#### Text extract ####

You are viewing a plain text version of this content. The canonical link for it is here.
Posted to user@cassandra.apache.org by Analia Lorenzatto <an...@gmail.com> on 2015/08/19 22:54:02 UTC

Question about how to remove data

Hello guys,

I have a cassandra cluster 2.1 comprised of 4 nodes.

I removed a lot of data in a Column Family, then I ran manually a
compaction on this Column family on every node.   After doing that, If I
query that data, cassandra correctly says this data is not there.  But the
space on disk is exactly the same before removing that data.

Also, I realized that  gc_grace_seconds = 0.  Some people on the internet
say that it could produce zombie data, what do you think?

I do not have a TTL defined on the Column family, and I do not have the
possibility to create it.   So my questions is, given that I do not have a
TTL defined is data going to be removed?  or the deleted data is never
actually going to be deleted due to I do not have a TTL?


Thanks in advance!

-- 
Saludos / Regards.

####

• _Written problem 1_
In the Cassandra forum post, what value is gc_grace_seconds set to?
• _Written problem 2_
Write a continuation of the Cassandra forum post, picking up directly after its final line.

#### Excerpted data ####

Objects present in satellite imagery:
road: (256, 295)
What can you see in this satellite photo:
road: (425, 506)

####
#### Excerpted data ####

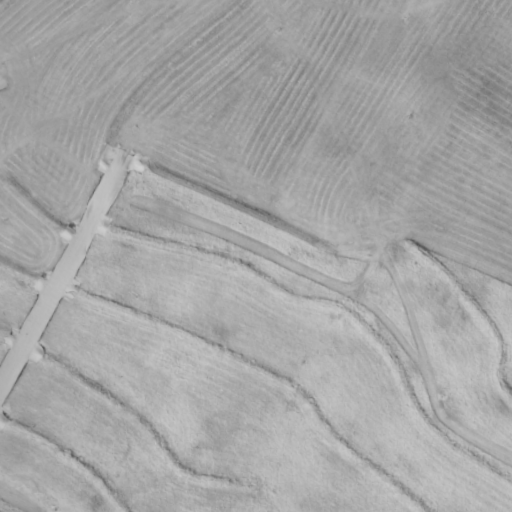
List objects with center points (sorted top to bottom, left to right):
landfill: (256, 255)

####
#### Excerpted data ####

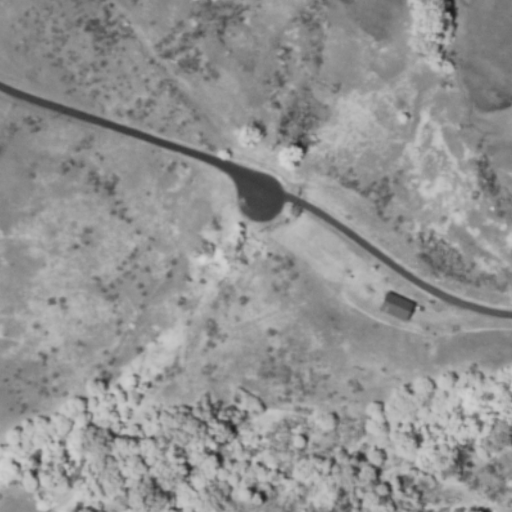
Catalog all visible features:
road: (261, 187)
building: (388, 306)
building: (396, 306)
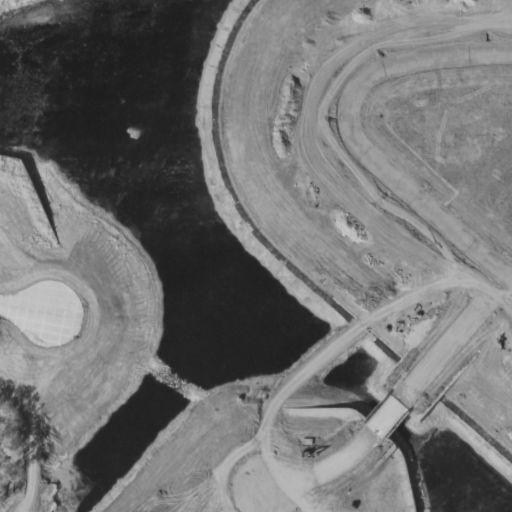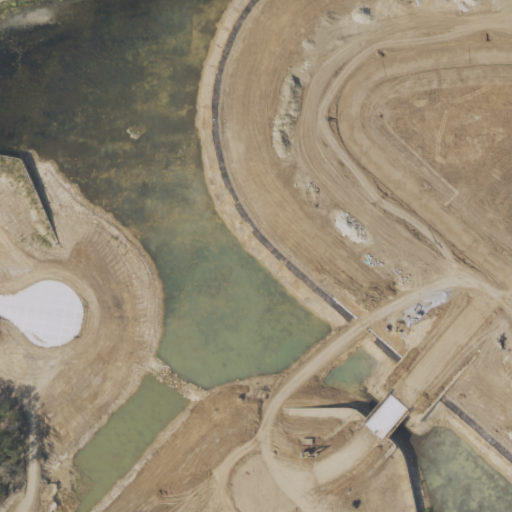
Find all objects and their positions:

####

• _Reply 1_
It is set to 0.

• _Reply 2_
Analía Lorenzatto.

“It's possible to commit no errors and still lose. That is not weakness.
That is life".  By Captain Jean-Luc Picard.

Re: Question about how to remove data

Posted by Analia Lorenzatto <an...@gmail.com>.
Thanks guys for the answers!

Saludos / Regards.

Analía Lorenzatto.

"Hapiness is not something really made. It comes from your own actions" by
Dalai Lama


On 21 Aug 2015 2:31 pm, "Sebastian Estevez" <se...@datastax.com>
wrote:

> To clarify, you do not need a ttl for deletes to be compacted away in
> Cassandra. When you delete, we create a tombstone which will remain in the
> system __at least__ gc grace seconds. We wait this long to give the
> tombstone a chance to make it to all replica nodes, the best practice is to
> run repairs as often as gc grace seconds in order to ensure edge cases
> where data comes back to life (i.e. the tombstone was never sent to one of
> your replicas and when the tombstones and data are removed from the other
> two replicas, all that is left is the old value.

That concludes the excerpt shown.